There may be morphological differences between larvae which suggest either habitat adaptations (a small morph of the tiger salamander, Ambystoma tigrinum, adapted to ephemeral ponds and a large morph adapted to permanent ponds) or cannibalism (a morph of the tiger salamander, A. tigrinum, with an enlarged head and proportionately larger gape) (Rose & Armentrout, 1976). Some salamander species, such as the axolotl, Ambystoma mexicanum, and the mudpuppy, Necturus maculosus, continue to mature internally and become reproductive despite the retention of the external appearance of the larva, a process known as neoteny.

Not all salamanders undergo metamorphosis. Some races of the European fire salamander (e.g., Salamandra salamandra bernardezi, S. salamandra fastuosa) and the alpine salamander, Salamandra atra, give birth to fully metamorphosed young that resemble the adults (Griffiths, 1996). Some plethodontids, such as the green salamander, Aneides aeneus, develop directly into the adult form from the egg and thereby by- pass the free-living larval stages.

The pronephric kidney of the larval salamander is similar to that of the caecilian, however the number of tubules is much reduced. In certain primitive salamanders (e.g., Cryptobranchidae), there is a total of five paired tubules. The number of tubules is reduced to two pairs in more advanced families of salamanders.

The larval Anuran. Anuran larvae are commonly referred to as tadpoles. Tadpoles are distinctively shaped with a round to oval body and a laterally compressed tail (Plate 3.2). The structure of the tadpole changes dramatically throughout its growth, and various staging systems have been described in an effort to standardize the approach to anuran developmental anatomy. One of the better known staging systems describes the development of the Gulf Coast toad, Bufo valliceps (Limbaugh & Volpe, 1957). The oral groove is variably shaped. The shape and structure of the mouth are tailored to the diet of the tadpole and may be taxonomically significant.
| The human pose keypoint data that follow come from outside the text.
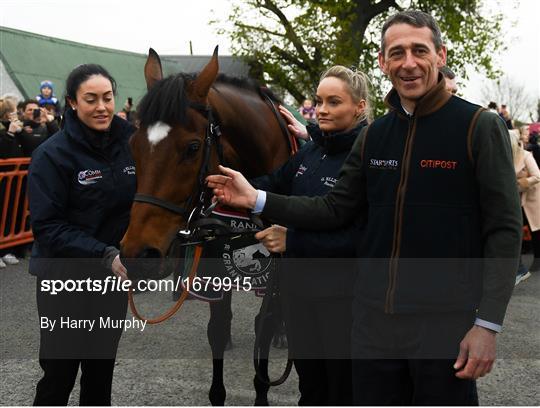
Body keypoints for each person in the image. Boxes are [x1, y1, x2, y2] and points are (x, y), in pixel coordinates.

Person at [207, 10, 522, 405]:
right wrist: (255, 198)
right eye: (397, 52)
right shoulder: (374, 136)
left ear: (440, 55)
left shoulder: (478, 125)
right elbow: (334, 208)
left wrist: (487, 324)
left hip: (444, 324)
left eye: (419, 50)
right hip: (372, 323)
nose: (408, 63)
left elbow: (504, 230)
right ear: (382, 62)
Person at [252, 65, 369, 405]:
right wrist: (223, 183)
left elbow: (363, 237)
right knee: (311, 388)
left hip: (343, 300)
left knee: (342, 390)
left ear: (359, 107)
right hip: (297, 293)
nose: (322, 110)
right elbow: (269, 187)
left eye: (334, 102)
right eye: (319, 101)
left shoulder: (364, 158)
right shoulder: (310, 152)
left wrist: (294, 241)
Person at [28, 64, 136, 405]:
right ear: (73, 102)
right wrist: (105, 253)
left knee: (100, 375)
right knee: (59, 376)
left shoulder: (130, 145)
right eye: (91, 99)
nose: (102, 106)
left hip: (111, 281)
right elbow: (48, 227)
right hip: (65, 281)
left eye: (107, 97)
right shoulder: (51, 154)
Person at [509, 129, 540, 277]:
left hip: (531, 197)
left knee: (536, 230)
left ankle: (537, 259)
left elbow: (537, 176)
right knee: (516, 230)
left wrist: (520, 183)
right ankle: (519, 265)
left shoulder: (526, 155)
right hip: (515, 198)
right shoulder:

Anuran tadpoles have a varied diet, and there is considerable variation in diet.

The tadpoles within some species may vary in morphology, as some individuals may be programmed for cannibalism. The digestive tract is typically long and coiled in the filter feeding and herbivorous tadpoles and much shorter in carnivorous tadpoles. Paired external nares are present. Gills are visible upon hatching, but eventually are covered by an operculum until a pair of branchial spiracles are present. The cloaca may be located subjugular or more terminally located toward the tail base. There are no known neotenic anurans.